Department of Psychiatry and Behavioral Sciences, University of Washington, Seattle, Washington, United States of America.
PLoS One. 2010 Dec 30;5(12):e14456. doi: 10.1371/journal.pone.0014456.
The detection of copy number variants (CNVs) and the results of CNV-disease association studies rely on how CNVs are defined, and because array-based technologies can only infer CNVs, CNV-calling algorithms can produce vastly different findings. Several authors have noted the large-scale variability between CNV-detection methods, as well as the substantial false positive and false negative rates associated with those methods. In this study, we use variations of four common algorithms for CNV detection (PennCNV, QuantiSNP, HMMSeg, and cnvPartition) and two definitions of overlap (any overlap and an overlap of at least 40% of the smaller CNV) to illustrate the effects of varying algorithms and definitions of overlap on CNV discovery.
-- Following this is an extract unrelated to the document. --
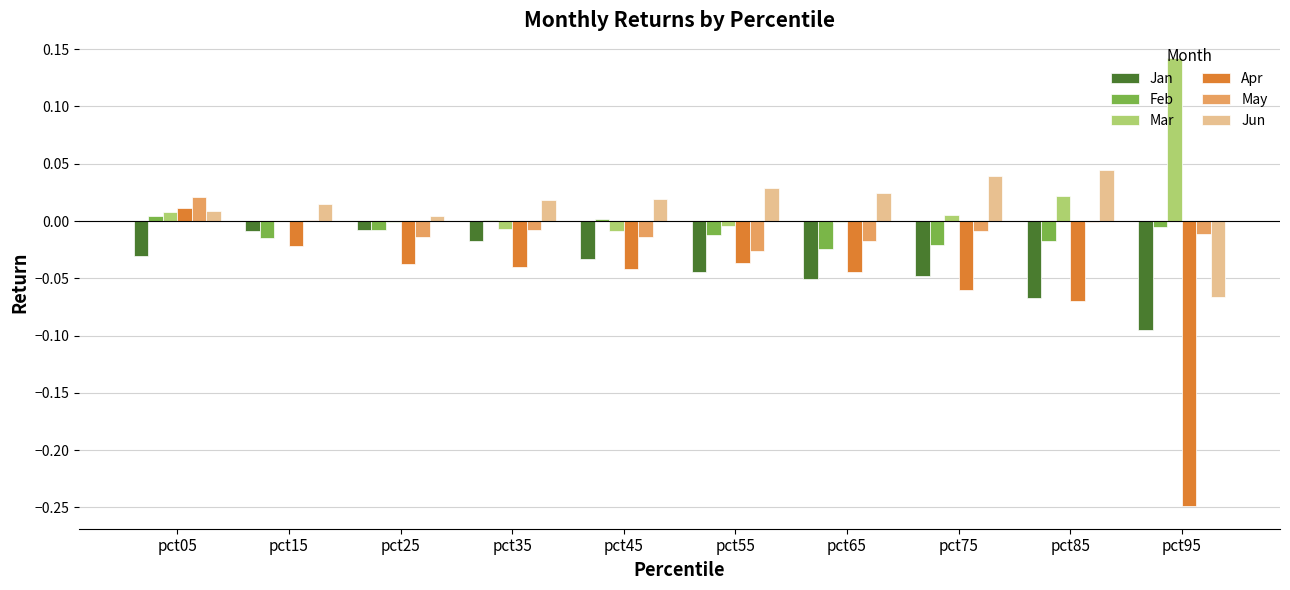

Between pct05 and pct65, which series saw the biggest shift?

Apr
We used a 56 K Illumina genotyping array enriched for CNV regions to generate hybridization intensities and allele frequencies for 48 Caucasian schizophrenia cases and 48 age-, ethnicity-, and gender-matched control subjects. No algorithm found a difference in CNV burden between the two groups. However, the total number of CNVs called ranged from 102 to 3,765 across algorithms. The mean CNV size ranged from 46 kb to 787 kb, and the average number of CNVs per subject ranged from 1 to 39. The number of novel CNVs not previously reported in normal subjects ranged from 0 to 212.
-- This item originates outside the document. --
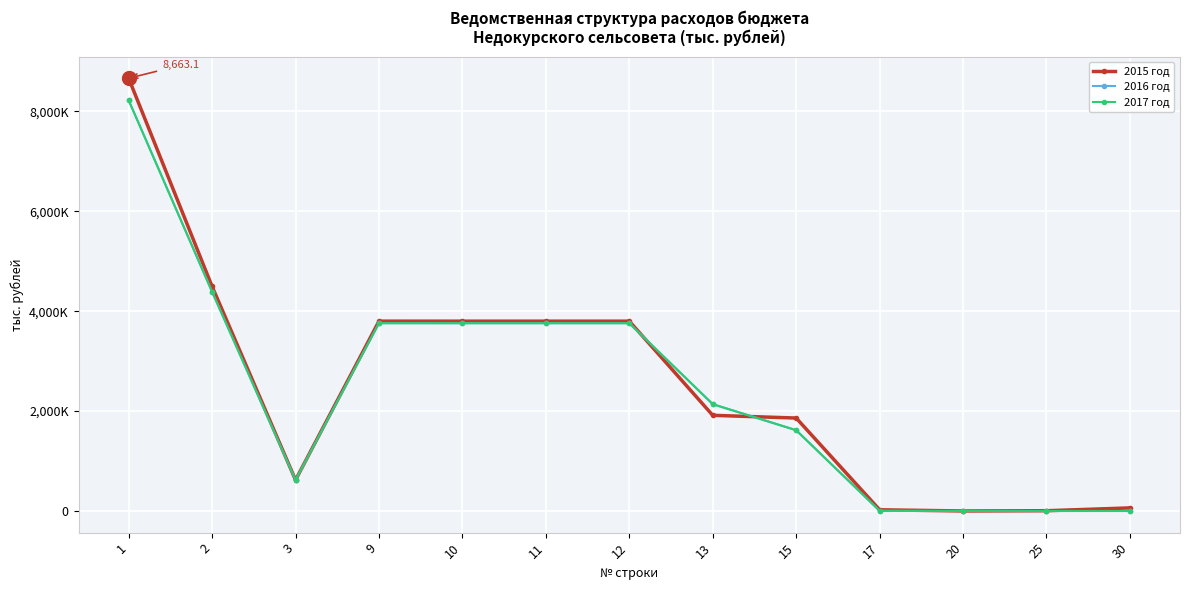

Does the chart have visible grid lines?

Yes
Motivated by the availability of multiple publicly available genome-wide SNP arrays, investigators are conducting numerous analyses to identify putative additional CNVs in complex genetic disorders. However, the number of CNVs identified in array-based studies, and whether these CNVs are novel or valid, will depend on the algorithm(s) used. Thus, given the variety of methods used, there will be many false positives and false negatives. Both guidelines for the identification of CNVs inferred from high-density arrays and the establishment of a gold standard for validation of CNVs are needed.
拷贝数变异(CNV)的检测和 CNV 与疾病关联研究的结果依赖于 CNV 的定义方式,由于基于阵列的技术只能推断 CNV,因此 CNV 调用算法可能会产生大相径庭的结果。几位作者已经注意到 CNV 检测方法之间存在大规模的可变性,以及这些方法相关的大量假阳性和假阴性率。在这项研究中,我们使用了四种常见的 CNV 检测算法(PennCNV、QuantiSNP、HMMSeg 和 cnvPartition)的变体以及两种重叠定义(任何重叠和至少 40%较小 CNV 的重叠)来说明不同算法和重叠定义对 CNV 发现的影响。
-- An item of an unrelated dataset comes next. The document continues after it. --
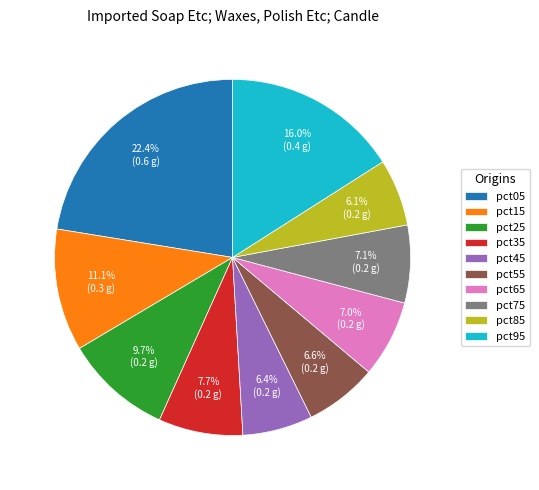

Is it true that pct75 is 7% of the pie?

True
我们使用经过 CNV 区域富集的 56 K Illumina 基因分型阵列来生成 48 例白种人精神分裂症病例和 48 例年龄、种族和性别匹配的对照个体的杂交强度和等位基因频率。没有一种算法在两组之间发现 CNV 负担的差异。然而,各种算法之间调用的 CNV 总数从 102 到 3765 不等。CNV 的平均大小范围从 46 kb 到 787 kb,每个个体的平均 CNV 数量从 1 到 39 不等。新发现的以前在正常个体中未报道的 CNV 数量从 0 到 212 不等。
受多种可用的全基因组 SNP 阵列的启发,研究人员正在进行大量分析以确定复杂遗传疾病中的潜在额外 CNV。然而,基于阵列的研究中识别的 CNV 数量,以及这些 CNV 是否是新的或有效的,将取决于使用的算法。因此,鉴于使用的方法种类繁多,将会有许多假阳性和假阴性。需要为从高密度阵列推断的 CNV 识别制定指南和建立 CNV 验证的金标准。